# What kind of automatic waterers are good?



## JusticeFamilyFarm (Jun 6, 2011)

I was wondering what kind of automatic waterers are good for goats?  Any that should not be used, etc?  Thanks!


----------



## secuono (Jun 6, 2011)

Can you use a float valve?


----------



## elevan (Jun 6, 2011)

I wouldn't use anything bolted to the wall...I find that no matter how you set up your waterer...they WILL find a way to poop in the water  

eta: it's much harder to dump and thoroughly clean when their bolted down.


----------



## elevan (Jun 6, 2011)

I second just getting a float valve and rigging up your own.


----------



## JusticeFamilyFarm (Jun 7, 2011)

Anyone have one they could show me a picture of?  Do any of you use that, or do you not use automatic waterers?  If not- what do you use?  I was mostly concerned with buckets being easy to knock over and thought auto-waterers would be a good solution... but maybe not.


----------



## Goatherd (Jun 7, 2011)

> I was mostly concerned with buckets being easy to knock over and thought auto-waterers would be a good solution... but maybe not.

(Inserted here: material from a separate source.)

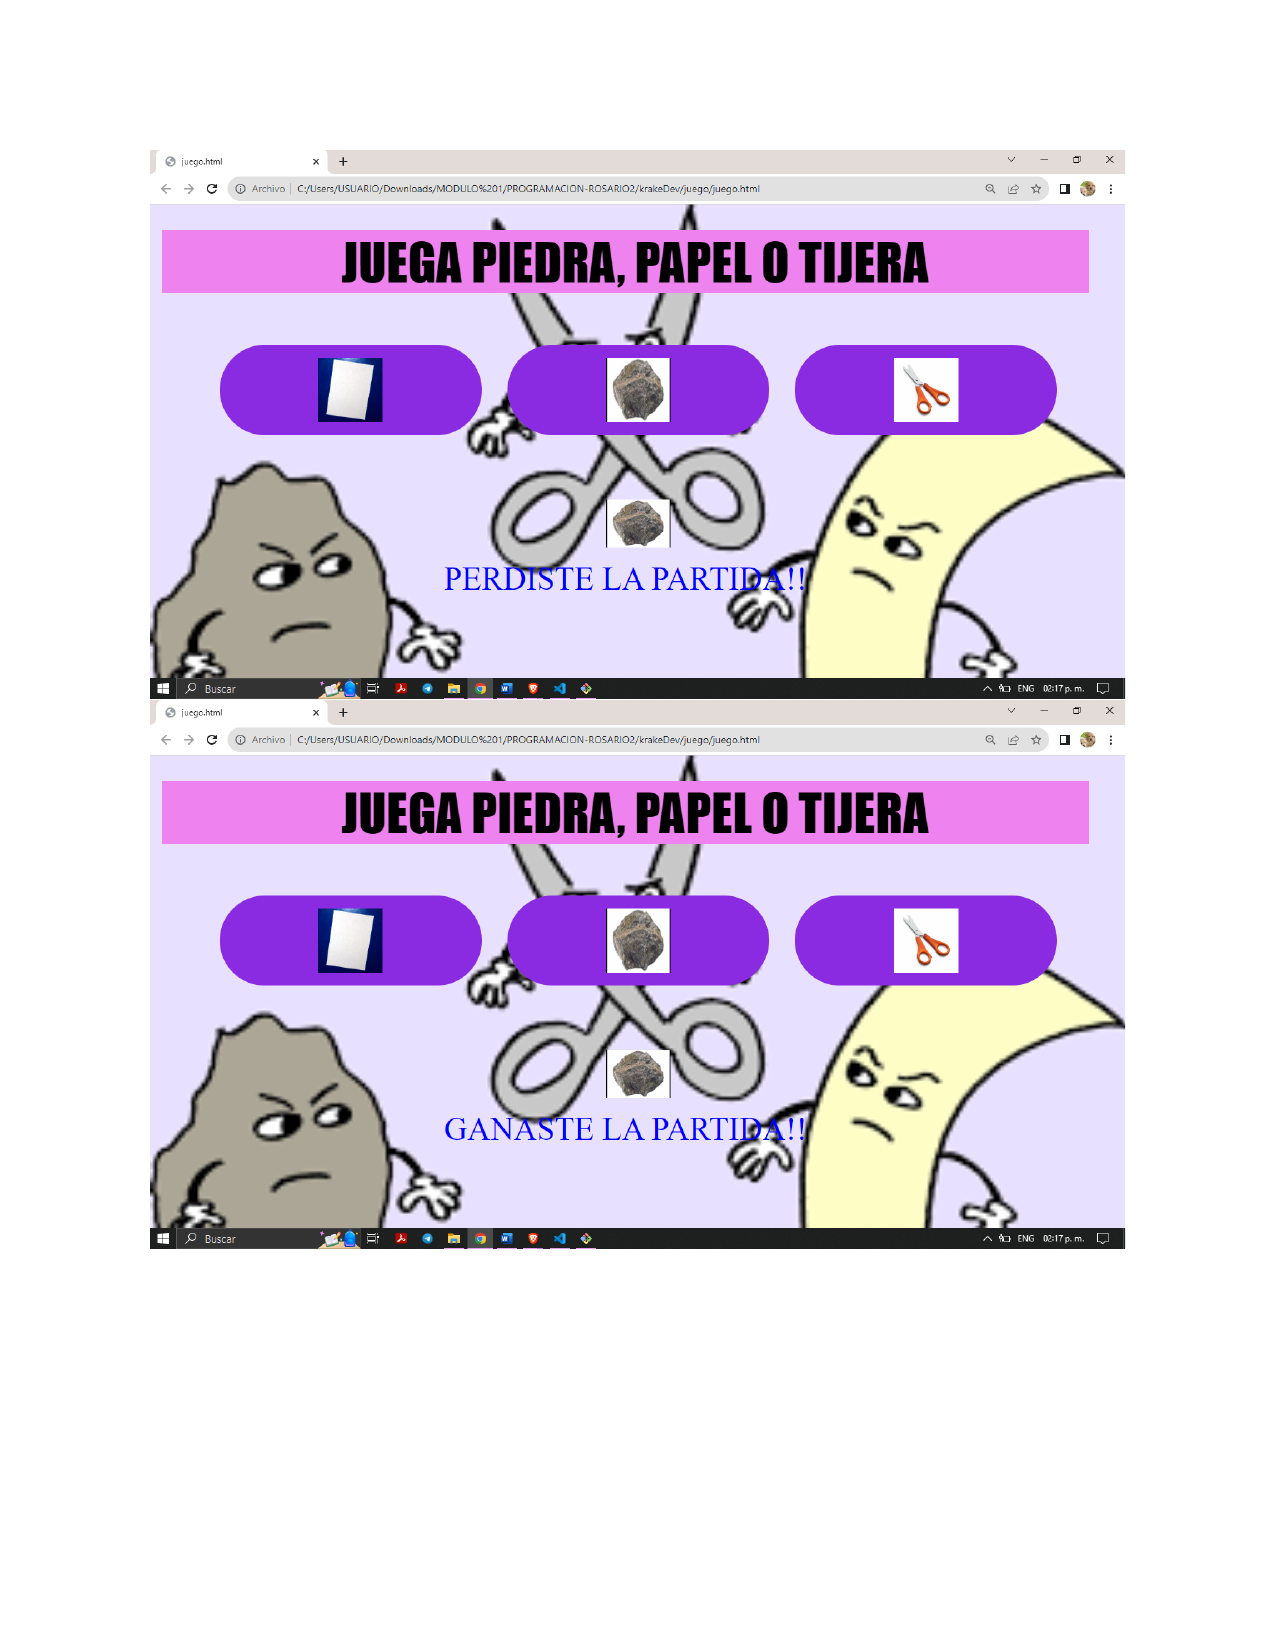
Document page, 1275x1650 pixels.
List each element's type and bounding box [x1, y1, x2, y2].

picture [150, 150, 1125, 699]
picture [150, 700, 1125, 1249]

I use buckets and attach the handle to the wall with a clip/snap.  Goats don't even try to move them any more. 
As has been mentioned, it makes it easy to remove, fill and clean the bucket.


----------



## aggieterpkatie (Jun 7, 2011)

I've worked on farms that had automatic waterers and they worked very well.  We had the kind that were stainless steel and had small "dishes" where the water was, and we also had the kind for cattle that had the floating ball.  The cattle would push the ball down to drink, but when the sheep were in the pen we'd have to push the ball down and secure it under the water so the sheep could use the trough.  Both styles were easy to clean out.


----------



## dpmom (Jun 10, 2011)

A friend of mine uses an all plastic yellow and red waterer. The red part is domed so that the goats cannot stand on it and poop in the trough area.  Works well for her and I know she has had it for a couple years.  I think it's called Ritchie or Richie waterers.  Hope that helps.


----------